Six large canvases combine together on a single wall to form the series, The Specters of Revolution. From left to right and top to bottom, each painting tells the story of an important turning point in human history.
The series begins with the painting of pre-industrial man on the far left. Here, humanity is not yet fully formed, not yet distinguishable from the animal kingdom. A human figure with a tortoise head slumps over under the weight of his burden. Birds perch on him, unaware that he is different from them. The headless figure of an animal stands upright on two legs, incomplete and with a giant hole in its chest. Above it floats a ghostly and exaggerated head, reminiscent of tribal carvings and masks.
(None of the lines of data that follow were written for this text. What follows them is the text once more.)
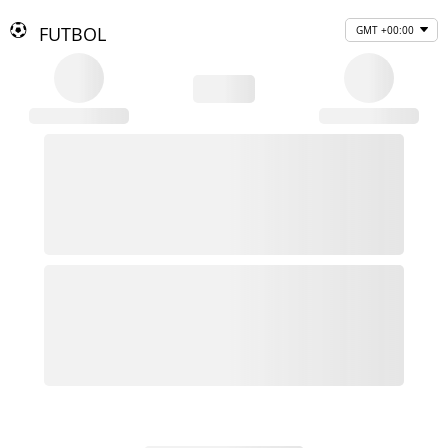
FUTBOL
GMT +00:00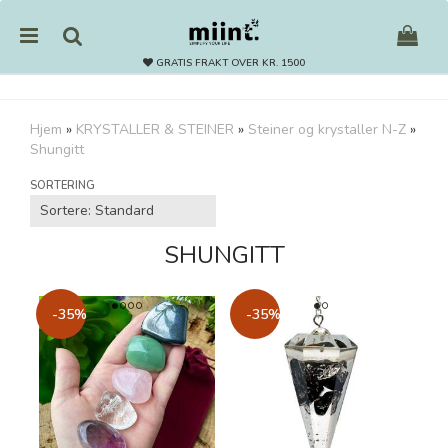
GRATIS FRAKT OVER KR. 1500
Hjem
»
KRYSTALLER & STEINER
»
Steiner og krystaller N-Z
»
Shungitt
Nullstill
SORTERING
Trykk ENTER for å søke
SHUNGITT
-35%
-35%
On the right, in a cloud, an amorphous sky God looms over the scene looking down with one omniscient eye.
In the middle painting humanity is shown partially and fully formed. At the center of the image is a bust of Karl Marx, on his right, William Shakespeare kneels down with the skull of Yorick in his hands. A chorus of misshapen female figures frame the scene. Shakespeare is playing Hamlet to Marx’s Horatio, instructing him, as Hamlet does in Act V, “and in this harsh world draw thy breath in pain to tell my story.” The story that Marx tells is of one of industrialization and oppression. It is a story told with as much compassion for the human condition as one finds in the dramas of Shakespeare, and yet the skull that the bard holds up to him, now seems to suggest a blood offering or sacrifice; the countless lives that the failed Communist experiment will claim.
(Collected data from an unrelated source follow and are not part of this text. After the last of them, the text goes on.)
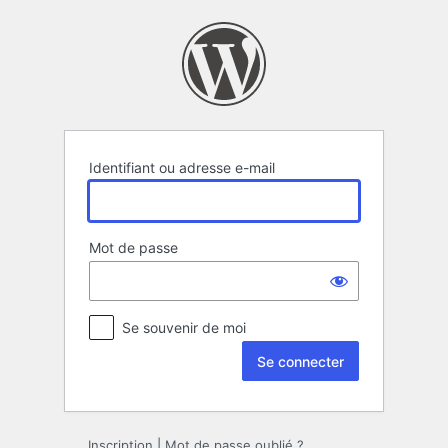
Se
connecter
Identifiant ou adresse e-mail
Mot de passe
Se souvenir de moi
Inscription
|
Mot de passe oublié ?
The canvas on the right references the coming transportation revolution and the mechanization of war. The silhouette of a black airplane swoops down over a conjoined monstrous and misshapen creature who scuttles around underneath cradling a precious egg in his hand. The man is no longer separate from the machine. He is a mutant, with only the hope that a new world and a new humanity can spring from the egg.
The first canvas on the bottom row shows vaguely discernible male and female figures fusing together. The rules of gender are changing. Men become women. Women become men. True organic shapes begin to form, in spite of the rigid angularity of the world they inhabit.
In the middle painting, fragile human figures juxtapose a scene of wheels and sprockets. This is a new world of compromises. The individual is discernible by shape, but not by color or features. The emphasis is on their shared humanity. The simple mechanics of the bicycle are preferred over the luxury of automobiles. The environmental revolution attempts to reshape humanity’s view of itself and technology in the world.
In the final painting, the information comes to fruition. Media talking bobble-heads mouth words that escape as black clouds. The human figure is now a combination of shapes and forms. Gender is no longer discernible at all. The monster on the left holds up a mirror. In its reflection a grotesque face stares back. The gaps in its teeth, mockingly, ironically spells the word heart, or is it the word fear?